See Fortified Sector of Thionville for a broader discussion of the Thionville sector of the Maginot Line.
The Fort de Koenigsmacker was integrated into the Fortified Sector of Thionville of the Maginot Line in the 1930s, serving as a sub-sector command post and backing up the newer Maginot ouvrages that were built about halfway between Thionville and the border with Luxembourg. The short 105 mm guns were replaced by 105 mm long guns removed from the German fortifications of Metz. The artillery range was thus increased from 9700 m to 12700 m. In 1940 Koenigsmacker was the command post for the 167th Fortress Infantry Regiment (RIF), which manned the nearby Maginot ouvrages. During the Battle of France the Thionville area was bypassed and encircled by German forces, with the Maginot and earlier fortifications seeing little action.

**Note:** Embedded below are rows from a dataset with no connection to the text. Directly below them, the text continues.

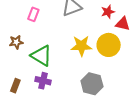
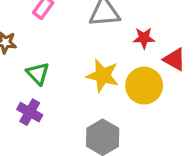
red star: (108, 12) -> (144, 38), moved
green triangle: (41, 56) -> (38, 74), size x0.7

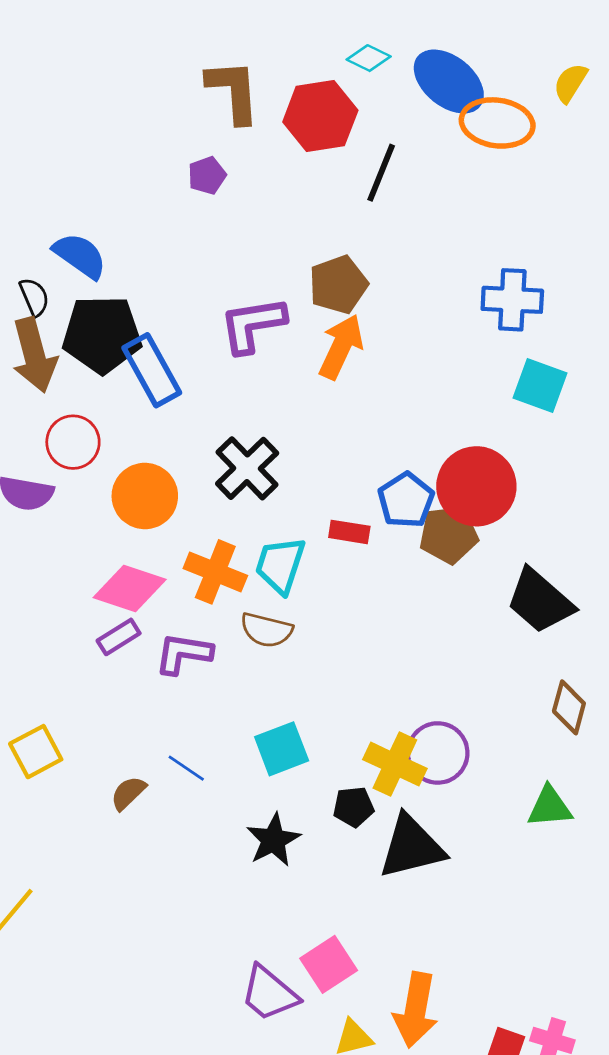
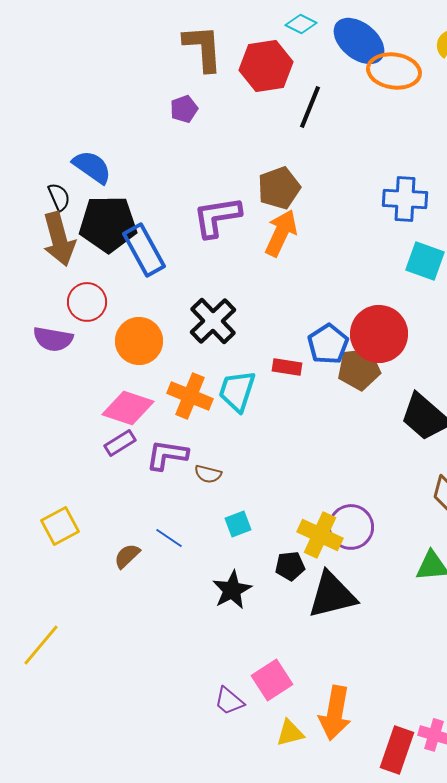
brown semicircle: (266, 630) -> (208, 474), moved, size x0.7
cyan square: (282, 749) -> (238, 524), size x0.7
purple trapezoid: (269, 993) -> (229, 701), size x0.7

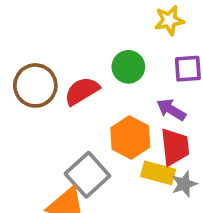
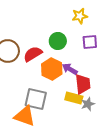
purple arrow: (171, 110) -> (70, 69), moved
orange hexagon: (130, 138) -> (52, 69), moved
gray square: (87, 175) -> (36, 99), turned -35

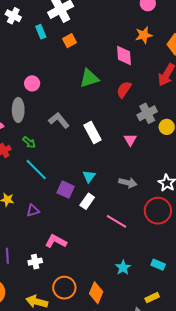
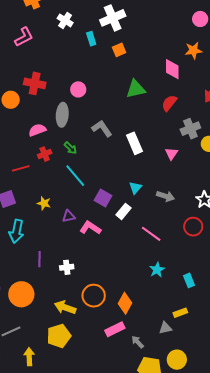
cyan triangle: (89, 176) -> (135, 188), moved
red circle: (158, 211) -> (193, 227), size x0.7
pink L-shape: (56, 241) -> (90, 228), moved
cyan rectangle: (158, 265) -> (189, 280), turned 40
cyan star: (123, 268) -> (157, 270), moved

Koenigsmacker overlooks the crossing of the Moselle at Cattenom. During the Lorraine Campaign of World War II, the U.S. 90th Infantry Division crossed the flooded Moselle early on 9 November 1944. Fire from Koenigsmacker destroyed bridging equipment and harassed boat-borne troops, but elements of the 358th Infantry Regiment established a lodgement on the east bank and infiltrated the area of the fort before daybreak. The initial American assault took the German garrison, manned by the 74th regiment of the 19th Volksgrenadier Division, by surprise, but German resistance quickly became more effective. American combat engineers took over the assault, using explosives to destroy or seal openings and ventilation shafts. The engineers used such a quantity of explosives that they ran out, and had to be replenished by an airdrop. The fort's 100 mm guns could not be depressed to deal with the close-in attackers, but kept up fire on nearby U.S. formations. By nightfall the Americans had occupied a portion of the fort's surface. The next morning, Company C of the 358th attacked from the south, encountering a fortified ditch. Companies A and B meanwhile occupied the fort's surface and continued with attacks using demolition charges, while the fort kept up artillery fire on American units trying to pass by the fort. On the 11th much of the fort had been suppressed, but its guns continued to fire. A relief patrol of 145 Germans attempting to relieve the fort was ambushed and captured. On the 12th an assault by G Company of the 358th coincided with a decision by the German garrison to evacuate. Surrounded, the Germans surrendered. More than 300 Germans were captured or casualties, with 111 American casualties.

After the war the site remained military property, but was not used. The fort is abandoned and partly stripped.

==Manning==
Under German occupation in 1944, Koenigsmacker was garrisoned by the 74th Volksgrenadier Regiment of the 19th Volksgrenadier Division.

==Present status==
A proposal has been made to clean up the site and make it accessible with paths and a parking area in the manner of the park at Fort d'Illange. The site remains dangerous and is not open to the public.